** Work request **
Check each line of the entries below for the word "τους", and copy the lines that have it.

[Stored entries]

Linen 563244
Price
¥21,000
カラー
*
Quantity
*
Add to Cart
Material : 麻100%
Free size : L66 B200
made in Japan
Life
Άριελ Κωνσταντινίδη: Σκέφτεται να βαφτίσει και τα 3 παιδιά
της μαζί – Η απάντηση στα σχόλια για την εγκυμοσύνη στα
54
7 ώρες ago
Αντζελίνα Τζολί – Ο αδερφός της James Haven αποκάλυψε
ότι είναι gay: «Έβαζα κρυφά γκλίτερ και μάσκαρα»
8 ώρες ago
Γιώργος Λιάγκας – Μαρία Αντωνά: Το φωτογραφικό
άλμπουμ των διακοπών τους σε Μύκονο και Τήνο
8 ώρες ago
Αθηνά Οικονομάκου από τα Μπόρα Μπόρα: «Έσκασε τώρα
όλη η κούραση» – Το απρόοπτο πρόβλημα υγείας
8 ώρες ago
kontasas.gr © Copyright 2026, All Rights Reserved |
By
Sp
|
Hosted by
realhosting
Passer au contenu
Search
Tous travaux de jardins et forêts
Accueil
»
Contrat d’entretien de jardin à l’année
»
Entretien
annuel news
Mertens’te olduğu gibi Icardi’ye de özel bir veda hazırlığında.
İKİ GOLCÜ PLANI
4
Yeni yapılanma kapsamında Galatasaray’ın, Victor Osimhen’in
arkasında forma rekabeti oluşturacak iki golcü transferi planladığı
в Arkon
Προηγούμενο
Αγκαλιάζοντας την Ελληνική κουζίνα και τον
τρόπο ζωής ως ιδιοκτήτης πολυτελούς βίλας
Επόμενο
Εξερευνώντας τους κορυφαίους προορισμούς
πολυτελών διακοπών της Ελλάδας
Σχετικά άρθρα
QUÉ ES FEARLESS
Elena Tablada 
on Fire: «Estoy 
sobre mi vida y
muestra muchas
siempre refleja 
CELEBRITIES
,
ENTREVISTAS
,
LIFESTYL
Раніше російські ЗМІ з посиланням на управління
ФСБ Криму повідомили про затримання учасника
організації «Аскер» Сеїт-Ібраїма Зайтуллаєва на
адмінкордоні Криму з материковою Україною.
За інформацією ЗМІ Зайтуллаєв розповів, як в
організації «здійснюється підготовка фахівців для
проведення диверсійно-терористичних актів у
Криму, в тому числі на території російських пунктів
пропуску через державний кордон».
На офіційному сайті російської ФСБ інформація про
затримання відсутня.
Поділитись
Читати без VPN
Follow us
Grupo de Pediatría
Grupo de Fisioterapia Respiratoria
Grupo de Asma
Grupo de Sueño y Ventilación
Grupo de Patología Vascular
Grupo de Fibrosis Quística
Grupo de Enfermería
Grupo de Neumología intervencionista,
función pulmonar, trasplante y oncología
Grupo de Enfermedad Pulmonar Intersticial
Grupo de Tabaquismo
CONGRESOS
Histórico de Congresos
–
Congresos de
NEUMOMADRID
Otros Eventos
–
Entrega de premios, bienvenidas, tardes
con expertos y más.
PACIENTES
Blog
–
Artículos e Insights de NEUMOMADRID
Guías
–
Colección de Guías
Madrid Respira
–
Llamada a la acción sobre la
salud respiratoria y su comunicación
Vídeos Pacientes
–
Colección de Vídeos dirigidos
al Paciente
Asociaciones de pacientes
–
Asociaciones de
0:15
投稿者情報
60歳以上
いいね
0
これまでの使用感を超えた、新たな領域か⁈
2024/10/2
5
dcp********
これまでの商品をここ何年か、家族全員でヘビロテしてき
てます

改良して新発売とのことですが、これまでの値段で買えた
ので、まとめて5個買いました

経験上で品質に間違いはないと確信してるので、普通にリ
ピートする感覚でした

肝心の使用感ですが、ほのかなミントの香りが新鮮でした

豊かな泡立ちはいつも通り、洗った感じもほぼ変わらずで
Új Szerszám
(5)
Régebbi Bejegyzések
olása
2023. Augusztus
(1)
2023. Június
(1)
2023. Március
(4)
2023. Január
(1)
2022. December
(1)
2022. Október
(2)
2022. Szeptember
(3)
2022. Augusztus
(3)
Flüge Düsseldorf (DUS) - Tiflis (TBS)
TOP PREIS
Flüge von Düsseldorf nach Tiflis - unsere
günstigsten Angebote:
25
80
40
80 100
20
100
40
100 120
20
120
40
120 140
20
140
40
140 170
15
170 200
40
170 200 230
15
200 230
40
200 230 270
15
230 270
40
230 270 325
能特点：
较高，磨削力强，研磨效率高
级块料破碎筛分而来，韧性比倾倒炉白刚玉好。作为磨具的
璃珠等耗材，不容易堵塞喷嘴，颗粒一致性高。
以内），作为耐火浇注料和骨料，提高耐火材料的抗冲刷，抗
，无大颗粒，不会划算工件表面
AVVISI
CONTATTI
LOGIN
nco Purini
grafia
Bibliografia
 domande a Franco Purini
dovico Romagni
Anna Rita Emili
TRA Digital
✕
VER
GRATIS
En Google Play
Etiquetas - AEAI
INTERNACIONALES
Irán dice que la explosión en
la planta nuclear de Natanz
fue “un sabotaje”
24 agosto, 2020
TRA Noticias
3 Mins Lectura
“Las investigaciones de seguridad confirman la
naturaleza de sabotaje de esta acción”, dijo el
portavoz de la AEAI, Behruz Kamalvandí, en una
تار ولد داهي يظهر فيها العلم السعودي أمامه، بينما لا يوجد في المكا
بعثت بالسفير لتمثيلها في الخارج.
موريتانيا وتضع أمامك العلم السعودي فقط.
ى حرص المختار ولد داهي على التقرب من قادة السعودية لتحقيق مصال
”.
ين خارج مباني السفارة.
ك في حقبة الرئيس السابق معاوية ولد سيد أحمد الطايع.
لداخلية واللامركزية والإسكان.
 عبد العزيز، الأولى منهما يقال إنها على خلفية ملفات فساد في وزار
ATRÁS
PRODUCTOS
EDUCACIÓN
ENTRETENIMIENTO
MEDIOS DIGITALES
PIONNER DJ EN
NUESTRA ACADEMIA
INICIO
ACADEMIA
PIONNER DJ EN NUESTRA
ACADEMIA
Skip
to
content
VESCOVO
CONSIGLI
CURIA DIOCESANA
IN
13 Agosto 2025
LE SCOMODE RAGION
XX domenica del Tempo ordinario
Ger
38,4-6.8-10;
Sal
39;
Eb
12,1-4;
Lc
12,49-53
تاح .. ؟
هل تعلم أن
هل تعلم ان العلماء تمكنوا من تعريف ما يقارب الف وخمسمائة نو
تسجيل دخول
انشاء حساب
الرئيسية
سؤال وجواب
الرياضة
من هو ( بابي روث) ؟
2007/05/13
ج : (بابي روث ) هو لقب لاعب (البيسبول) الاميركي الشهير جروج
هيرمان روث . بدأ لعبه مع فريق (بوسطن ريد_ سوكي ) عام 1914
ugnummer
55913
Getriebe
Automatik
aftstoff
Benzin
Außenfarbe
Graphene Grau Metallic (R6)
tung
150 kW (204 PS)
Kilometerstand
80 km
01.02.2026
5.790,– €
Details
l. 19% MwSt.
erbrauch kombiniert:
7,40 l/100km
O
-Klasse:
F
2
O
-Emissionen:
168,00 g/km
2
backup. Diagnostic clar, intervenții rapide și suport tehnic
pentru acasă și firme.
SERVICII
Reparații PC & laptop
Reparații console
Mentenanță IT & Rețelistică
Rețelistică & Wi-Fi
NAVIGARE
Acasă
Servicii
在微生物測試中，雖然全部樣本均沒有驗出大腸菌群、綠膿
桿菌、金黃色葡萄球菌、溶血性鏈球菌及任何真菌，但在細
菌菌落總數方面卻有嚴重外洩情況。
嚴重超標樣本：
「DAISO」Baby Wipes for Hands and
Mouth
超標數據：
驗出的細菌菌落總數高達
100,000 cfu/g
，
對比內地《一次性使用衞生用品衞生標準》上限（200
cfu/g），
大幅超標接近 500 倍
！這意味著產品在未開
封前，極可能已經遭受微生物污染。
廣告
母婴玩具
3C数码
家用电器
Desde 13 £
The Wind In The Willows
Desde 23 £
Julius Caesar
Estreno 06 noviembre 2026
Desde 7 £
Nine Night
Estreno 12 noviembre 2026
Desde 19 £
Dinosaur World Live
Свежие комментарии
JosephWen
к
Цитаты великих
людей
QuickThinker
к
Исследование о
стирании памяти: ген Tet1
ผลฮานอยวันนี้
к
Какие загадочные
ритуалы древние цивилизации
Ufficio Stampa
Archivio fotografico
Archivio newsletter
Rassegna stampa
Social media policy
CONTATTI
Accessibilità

** Result of this exercise **
άλμπουμ των διακοπών τους σε Μύκονο και Τήνο
Εξερευνώντας τους κορυφαίους προορισμούς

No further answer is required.